More details about the definitions can be found here. We will discuss how to customize the clusters’ deployment in subsequent blog posts.
Below is a high-level architecture diagram of KubeFATE:
It includes two parts:
- The KubeFATE command-line tool (CLI), which offers the most common management operations for the FATE cluster.
- The KubeFATE service, which is deployed as an application in Kubernetes. It exposes REST APIs that are designed in a way that can be easily extended and integrated into existing cloud-management systems.
More details here.
A Kubernetes operator is a method of packaging, deploying, and managing Kubernetes applications. The operator pattern automates a task and looks after specific applications or services on how they ought to behave, how to deploy them, and how to react if there are problems. An operator contains a Kubernetes custom resource definition (CRD) and an associated controller. FATE-Operator is another important work to which we contributed as an official sub-project of Kubeflow: https://github.com/kubeflow/fate-operator. It enables federated learning in cloud-native platforms.
Kubeflow is a de-facto cloud-native ML platform for developing and deploying an ML application on Kubernetes. Operating Kubeflow in an increasingly multi-cloud and hybrid-cloud environment will be a key topic as the market (and Kubernetes adoption) grows. Kubeflow provides a way to operate a full lifecycle of ML. When we develop and deploy a ML application, it typically consists of several stages, such as identifying the problem, data engineering, choosing algorithms and coding the model, experiment with data, tuning the model, training the model, serving the trained model, and so on. Kubeflow provides components for each stage, as well as a pipeline for building, deploying, and managing the workflow.
Kubeflow training is a group of Kubernetes Operators that adds to Kubeflow support for distributed training of ML modules using different frameworks. The FATE-Operator is what we added to Kubeflow to enable federated-learning capability.
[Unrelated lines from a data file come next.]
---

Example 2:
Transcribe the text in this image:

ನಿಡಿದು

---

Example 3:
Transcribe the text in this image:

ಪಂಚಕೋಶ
The FATE-Operator contains three CRDs:
- Kubefate: for deploying a management service for FATE
- FateCluster: for deploying a FATE cluster
- FateJob: for submitting and running a federated-learning job to a deployed FATE cluster
The typical use cases of FATE-Operator are:
- Enabling federated learning in Kubeflow and deploying the KubeFATE with the Kubefate CRD
- Deploying a FATE cluster with FateCluster CRD when a federated-learning job comes and there is a new collaborative party
- Submitting and running a federated-learning job with FateJob CRD
Besides Kubeflow, the Kubefate and FateCluster CRDs can also be used directly to deploy and manage KubeFATE and FATE in a Kubernetes cluster, such as Tanzu Kubernetes Grid Cluster.
We have explored the advantages of and potential for federated learning and briefly discussed the projects based on cloud-native technologies to enable it in production. In subsequent posts, we will delve deeper into the practical details of KubeFATE and how we can use it to provision and manage the FATE cluster.